I tried this way, but its not working correctly, when first staker withdraw rewards, for others rewards are calculated incorrect:
Distributing received assets to an unbounded pool is a hard problem. If the frequency of received assets is low, you can just have each asset receipt be in a separate withdrawal pool and then have the user doing the withdraw iterate over them. Alternatively, if you can somehow bound the number of receivers you could safely loop (e.g., only 10 receivers ever).
Another option is to build a tree of recipients and when you withdraw you would trigger distribution down the tree, but only along your branch and its sibling roots (similar to how a merkle tree proof works). This allows you to have a functionally unlimited number of receivers with bounded loops, but it is incredibly complex to implement.
I went with totally different approach. I calculate rewardPerToken and give users rewards based on that.
rewardPerToken = rewardPerToken + (totalRewards / totalStakedBalance)
Everything works kinda perfect except now I have different problem - this is probably more mathematical question than solidity, but I will ask anyway. For example reward is 9. In smart contract I calculate rewardPerToken = 0 + (9 / 42) = 0.214285714285714285. Then I calculate based on that how much of reward each staker gets based on how much they are staking. For example first user has 10 tokens, so he gets - 10 * 0.214285714285714285 = 2.14285714285714285. Ok, now second user holds 32 tokens, so he gets - 32 * 0.214285714285714285 = 6.85714285714285712. If I add those results together I get - 6.85714285714285712 + 2.14285714285714285 = 8.99999999999999997, but in reality it should be 9? So there is 0,00000000000000003 tokens “lost in space”. Any clue how to avoid that?

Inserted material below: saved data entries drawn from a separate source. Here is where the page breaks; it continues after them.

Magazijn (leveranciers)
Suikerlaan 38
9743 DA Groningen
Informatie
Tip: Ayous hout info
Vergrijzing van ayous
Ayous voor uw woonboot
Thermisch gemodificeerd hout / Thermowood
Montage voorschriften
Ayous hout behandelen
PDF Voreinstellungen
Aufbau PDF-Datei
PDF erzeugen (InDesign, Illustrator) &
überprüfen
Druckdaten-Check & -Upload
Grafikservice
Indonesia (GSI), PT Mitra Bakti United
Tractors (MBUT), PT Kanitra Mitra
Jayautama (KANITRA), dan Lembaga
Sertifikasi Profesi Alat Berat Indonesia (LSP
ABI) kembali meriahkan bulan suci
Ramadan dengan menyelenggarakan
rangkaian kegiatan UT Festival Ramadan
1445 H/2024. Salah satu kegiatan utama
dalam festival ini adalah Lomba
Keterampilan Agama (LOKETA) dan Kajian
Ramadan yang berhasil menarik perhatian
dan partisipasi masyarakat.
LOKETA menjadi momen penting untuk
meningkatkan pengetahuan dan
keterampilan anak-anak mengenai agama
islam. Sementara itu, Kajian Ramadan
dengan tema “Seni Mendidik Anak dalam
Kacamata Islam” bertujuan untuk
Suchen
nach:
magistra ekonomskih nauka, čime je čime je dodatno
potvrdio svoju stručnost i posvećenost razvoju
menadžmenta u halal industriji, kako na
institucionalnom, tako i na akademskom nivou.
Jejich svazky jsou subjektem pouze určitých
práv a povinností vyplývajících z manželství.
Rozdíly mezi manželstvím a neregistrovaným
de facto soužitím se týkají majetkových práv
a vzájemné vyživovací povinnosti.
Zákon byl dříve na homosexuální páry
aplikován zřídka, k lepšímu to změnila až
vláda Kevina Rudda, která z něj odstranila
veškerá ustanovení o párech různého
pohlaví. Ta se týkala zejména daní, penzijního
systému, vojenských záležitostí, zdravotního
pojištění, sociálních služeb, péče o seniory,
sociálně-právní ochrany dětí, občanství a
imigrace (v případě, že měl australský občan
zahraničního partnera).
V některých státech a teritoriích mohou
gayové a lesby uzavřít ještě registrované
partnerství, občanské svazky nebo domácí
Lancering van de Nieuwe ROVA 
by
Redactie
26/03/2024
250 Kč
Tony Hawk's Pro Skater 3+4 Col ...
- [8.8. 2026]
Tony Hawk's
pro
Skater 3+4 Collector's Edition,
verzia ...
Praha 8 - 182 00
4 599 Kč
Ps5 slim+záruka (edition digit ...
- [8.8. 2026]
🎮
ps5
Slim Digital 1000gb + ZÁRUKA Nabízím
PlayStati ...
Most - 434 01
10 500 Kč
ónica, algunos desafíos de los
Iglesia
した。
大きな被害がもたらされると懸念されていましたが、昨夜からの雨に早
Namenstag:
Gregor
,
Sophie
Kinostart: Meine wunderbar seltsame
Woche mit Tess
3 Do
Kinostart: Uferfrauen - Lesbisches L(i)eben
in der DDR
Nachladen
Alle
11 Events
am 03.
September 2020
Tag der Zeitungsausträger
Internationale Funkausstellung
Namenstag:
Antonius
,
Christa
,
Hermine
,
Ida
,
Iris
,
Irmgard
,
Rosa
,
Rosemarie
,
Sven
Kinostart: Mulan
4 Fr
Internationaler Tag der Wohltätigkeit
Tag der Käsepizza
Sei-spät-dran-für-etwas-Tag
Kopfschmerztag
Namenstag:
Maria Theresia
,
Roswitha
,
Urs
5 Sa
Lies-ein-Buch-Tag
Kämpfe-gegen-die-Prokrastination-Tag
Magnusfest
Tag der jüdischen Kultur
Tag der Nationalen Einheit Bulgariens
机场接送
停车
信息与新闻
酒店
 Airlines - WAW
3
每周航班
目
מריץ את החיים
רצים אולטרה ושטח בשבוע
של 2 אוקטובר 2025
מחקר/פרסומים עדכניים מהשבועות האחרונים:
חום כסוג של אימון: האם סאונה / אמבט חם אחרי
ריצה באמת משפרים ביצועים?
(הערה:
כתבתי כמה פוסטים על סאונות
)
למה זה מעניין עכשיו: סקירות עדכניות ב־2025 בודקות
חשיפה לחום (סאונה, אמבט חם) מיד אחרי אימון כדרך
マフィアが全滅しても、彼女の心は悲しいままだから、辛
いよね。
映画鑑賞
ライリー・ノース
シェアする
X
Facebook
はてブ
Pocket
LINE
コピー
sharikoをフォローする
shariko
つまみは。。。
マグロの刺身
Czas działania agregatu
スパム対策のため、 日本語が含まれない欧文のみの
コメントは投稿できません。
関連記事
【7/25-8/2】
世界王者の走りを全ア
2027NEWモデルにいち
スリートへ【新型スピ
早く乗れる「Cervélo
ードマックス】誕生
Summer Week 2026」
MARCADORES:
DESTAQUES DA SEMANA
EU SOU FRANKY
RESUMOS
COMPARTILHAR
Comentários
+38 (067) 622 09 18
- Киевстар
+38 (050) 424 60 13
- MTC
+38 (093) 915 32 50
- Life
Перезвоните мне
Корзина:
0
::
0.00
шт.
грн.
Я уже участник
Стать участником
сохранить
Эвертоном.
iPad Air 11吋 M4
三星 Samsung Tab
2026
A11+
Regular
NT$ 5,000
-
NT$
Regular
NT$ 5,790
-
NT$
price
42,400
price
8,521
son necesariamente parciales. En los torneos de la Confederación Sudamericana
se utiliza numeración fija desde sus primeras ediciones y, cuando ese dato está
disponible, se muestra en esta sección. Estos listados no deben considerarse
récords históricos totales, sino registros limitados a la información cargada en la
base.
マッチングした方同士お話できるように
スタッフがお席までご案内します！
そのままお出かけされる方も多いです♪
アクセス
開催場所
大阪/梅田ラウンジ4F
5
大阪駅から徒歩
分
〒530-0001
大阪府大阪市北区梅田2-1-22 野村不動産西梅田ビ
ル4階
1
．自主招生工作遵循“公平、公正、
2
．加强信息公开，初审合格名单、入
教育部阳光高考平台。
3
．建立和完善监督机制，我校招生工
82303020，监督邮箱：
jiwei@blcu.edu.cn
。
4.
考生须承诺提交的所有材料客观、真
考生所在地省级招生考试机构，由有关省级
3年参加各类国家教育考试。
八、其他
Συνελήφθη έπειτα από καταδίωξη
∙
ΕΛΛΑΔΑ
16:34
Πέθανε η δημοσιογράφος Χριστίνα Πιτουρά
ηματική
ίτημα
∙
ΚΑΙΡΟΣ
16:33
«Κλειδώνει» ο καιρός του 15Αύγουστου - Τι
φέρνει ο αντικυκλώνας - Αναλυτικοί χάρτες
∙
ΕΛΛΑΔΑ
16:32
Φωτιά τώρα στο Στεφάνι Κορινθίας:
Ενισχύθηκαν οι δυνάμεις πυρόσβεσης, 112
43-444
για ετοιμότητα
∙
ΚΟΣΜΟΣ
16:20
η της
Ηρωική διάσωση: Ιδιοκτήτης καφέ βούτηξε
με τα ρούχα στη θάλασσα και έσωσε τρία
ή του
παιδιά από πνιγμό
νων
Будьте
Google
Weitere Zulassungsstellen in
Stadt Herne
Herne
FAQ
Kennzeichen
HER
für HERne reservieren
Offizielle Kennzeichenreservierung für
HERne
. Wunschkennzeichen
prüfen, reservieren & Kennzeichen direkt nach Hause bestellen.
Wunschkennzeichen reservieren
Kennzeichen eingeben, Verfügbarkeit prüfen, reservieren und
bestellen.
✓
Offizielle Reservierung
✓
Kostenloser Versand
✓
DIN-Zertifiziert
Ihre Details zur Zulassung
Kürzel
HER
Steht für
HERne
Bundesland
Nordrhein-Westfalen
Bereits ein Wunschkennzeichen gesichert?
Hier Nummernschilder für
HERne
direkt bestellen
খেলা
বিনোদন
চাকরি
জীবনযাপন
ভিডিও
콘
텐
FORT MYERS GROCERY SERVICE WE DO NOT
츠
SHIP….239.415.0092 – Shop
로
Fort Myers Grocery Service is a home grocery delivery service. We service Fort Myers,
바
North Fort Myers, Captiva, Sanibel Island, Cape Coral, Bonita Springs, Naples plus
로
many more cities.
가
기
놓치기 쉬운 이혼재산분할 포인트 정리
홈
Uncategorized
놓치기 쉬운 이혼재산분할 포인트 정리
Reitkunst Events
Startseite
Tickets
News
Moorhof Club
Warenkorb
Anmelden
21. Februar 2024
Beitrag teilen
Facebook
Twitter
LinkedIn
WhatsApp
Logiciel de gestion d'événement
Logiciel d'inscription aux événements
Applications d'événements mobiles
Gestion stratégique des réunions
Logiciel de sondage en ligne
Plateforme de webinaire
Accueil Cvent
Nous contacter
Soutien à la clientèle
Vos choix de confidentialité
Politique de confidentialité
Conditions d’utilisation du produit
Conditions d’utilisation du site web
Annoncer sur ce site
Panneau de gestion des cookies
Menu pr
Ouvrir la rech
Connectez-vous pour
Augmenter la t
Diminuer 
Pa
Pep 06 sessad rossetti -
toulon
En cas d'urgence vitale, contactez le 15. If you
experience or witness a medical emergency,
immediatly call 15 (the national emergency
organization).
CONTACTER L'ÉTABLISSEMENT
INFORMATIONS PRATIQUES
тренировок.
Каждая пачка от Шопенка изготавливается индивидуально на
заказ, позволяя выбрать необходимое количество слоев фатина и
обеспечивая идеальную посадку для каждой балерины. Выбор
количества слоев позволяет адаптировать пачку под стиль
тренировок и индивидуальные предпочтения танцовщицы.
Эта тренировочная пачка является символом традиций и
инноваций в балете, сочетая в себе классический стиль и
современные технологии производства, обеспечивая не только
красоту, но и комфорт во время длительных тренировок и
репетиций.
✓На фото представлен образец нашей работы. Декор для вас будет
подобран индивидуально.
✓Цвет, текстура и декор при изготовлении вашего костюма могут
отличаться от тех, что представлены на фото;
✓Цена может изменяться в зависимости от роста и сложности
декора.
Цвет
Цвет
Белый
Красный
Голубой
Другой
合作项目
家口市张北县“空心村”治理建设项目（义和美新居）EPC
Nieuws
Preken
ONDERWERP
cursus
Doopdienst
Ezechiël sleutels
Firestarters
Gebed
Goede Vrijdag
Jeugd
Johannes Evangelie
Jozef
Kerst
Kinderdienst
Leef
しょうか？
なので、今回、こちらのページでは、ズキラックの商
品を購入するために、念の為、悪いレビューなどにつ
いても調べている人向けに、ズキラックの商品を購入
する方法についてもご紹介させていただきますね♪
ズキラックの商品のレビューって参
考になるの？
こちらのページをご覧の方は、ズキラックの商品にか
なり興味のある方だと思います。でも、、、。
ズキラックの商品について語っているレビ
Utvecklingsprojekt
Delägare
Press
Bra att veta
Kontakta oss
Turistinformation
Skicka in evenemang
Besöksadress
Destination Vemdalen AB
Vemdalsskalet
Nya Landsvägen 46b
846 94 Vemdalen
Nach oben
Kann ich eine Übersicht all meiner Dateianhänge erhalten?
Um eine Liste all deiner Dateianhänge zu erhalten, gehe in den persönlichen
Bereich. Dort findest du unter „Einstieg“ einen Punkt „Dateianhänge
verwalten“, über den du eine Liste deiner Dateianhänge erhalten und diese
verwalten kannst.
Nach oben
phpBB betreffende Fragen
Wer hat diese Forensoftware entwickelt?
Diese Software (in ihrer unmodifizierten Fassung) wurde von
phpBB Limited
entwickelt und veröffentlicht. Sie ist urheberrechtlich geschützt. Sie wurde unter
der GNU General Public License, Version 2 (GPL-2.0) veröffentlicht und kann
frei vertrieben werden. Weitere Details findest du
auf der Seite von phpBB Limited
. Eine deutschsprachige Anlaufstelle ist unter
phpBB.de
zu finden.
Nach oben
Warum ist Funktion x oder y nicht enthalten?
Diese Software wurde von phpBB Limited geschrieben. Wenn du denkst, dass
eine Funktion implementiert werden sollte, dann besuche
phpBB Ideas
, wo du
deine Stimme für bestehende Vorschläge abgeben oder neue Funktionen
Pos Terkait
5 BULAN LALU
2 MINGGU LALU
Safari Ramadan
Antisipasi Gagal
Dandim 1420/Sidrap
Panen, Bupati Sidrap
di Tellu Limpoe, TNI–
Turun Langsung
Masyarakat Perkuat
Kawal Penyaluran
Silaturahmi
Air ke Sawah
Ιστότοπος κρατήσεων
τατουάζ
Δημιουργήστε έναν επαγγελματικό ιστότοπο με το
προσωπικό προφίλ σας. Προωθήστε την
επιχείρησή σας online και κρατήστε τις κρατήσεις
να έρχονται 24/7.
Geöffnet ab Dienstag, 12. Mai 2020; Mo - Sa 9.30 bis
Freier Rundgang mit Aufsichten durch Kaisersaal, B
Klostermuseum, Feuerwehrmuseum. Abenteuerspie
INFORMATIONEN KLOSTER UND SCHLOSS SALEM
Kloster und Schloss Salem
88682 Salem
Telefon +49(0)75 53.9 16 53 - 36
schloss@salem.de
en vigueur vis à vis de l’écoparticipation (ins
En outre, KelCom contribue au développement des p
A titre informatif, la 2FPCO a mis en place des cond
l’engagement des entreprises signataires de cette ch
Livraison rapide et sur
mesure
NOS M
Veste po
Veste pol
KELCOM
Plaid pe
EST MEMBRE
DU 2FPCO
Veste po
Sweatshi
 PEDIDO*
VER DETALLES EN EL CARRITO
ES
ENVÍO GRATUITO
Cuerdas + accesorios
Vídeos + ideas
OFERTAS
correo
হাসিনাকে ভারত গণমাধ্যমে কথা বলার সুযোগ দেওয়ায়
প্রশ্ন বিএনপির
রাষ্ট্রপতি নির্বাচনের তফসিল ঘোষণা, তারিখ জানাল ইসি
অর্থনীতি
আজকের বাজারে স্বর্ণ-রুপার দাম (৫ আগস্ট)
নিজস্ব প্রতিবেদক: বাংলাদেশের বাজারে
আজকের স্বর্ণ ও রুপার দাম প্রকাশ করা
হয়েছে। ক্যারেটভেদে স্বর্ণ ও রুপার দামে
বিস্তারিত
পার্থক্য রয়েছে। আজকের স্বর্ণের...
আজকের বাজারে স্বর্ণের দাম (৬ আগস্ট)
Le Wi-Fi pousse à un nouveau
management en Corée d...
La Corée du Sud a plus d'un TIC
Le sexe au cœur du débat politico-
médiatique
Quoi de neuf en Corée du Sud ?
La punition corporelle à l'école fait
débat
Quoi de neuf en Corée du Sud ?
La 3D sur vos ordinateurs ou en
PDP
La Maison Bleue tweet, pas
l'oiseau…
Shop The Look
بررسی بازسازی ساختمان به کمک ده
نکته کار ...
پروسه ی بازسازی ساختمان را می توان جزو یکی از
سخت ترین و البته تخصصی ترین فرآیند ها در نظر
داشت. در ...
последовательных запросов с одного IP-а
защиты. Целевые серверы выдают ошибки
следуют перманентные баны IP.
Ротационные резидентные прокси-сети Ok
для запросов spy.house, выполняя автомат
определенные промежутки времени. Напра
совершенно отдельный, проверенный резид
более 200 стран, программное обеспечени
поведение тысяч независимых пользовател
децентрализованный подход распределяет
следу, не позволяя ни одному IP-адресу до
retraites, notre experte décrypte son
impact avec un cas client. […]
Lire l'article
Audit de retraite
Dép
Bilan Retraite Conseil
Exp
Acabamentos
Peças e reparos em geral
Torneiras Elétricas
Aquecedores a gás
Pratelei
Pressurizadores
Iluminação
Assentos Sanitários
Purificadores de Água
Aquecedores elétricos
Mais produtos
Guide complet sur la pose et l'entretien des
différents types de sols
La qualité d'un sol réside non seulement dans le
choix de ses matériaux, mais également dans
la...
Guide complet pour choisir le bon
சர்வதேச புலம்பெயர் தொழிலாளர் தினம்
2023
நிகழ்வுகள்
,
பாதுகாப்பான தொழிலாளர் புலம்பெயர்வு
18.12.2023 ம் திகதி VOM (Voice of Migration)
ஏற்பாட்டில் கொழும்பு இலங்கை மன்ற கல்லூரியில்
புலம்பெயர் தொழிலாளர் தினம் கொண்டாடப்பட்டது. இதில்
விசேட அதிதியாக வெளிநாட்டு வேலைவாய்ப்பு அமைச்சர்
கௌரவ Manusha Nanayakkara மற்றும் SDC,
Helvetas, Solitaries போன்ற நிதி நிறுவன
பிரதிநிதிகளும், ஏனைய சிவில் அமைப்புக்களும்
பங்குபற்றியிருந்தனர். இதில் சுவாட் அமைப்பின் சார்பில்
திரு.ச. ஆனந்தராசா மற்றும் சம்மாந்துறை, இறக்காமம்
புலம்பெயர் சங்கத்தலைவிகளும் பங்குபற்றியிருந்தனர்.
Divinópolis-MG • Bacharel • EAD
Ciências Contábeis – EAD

Don’t use decimal numbers, always use rational numbers. Also, always do multiplication before division. Also, update the denominator as people with draw so you avoid having leftovers.
There is a pot of 9e18 rewards and there are 42 tokens distributed across 2 users with 10 TOKN and 32 TOKN respectively. First person would get
9e18 * 10 / 42 rewards and this would result in updating the remaining rewards to
9e18 - 9e18*10/42 or
6857142857142857143 and the total number of tokens to 32. The next user would then get
6857142857142857143 * 32 / 32 tokens, which means they would get everything that was left (including the “remainder”). You’ll note that the second person did receive 1 more reward, but this is insignificant and it ensures the contract is always zeroed out in the end.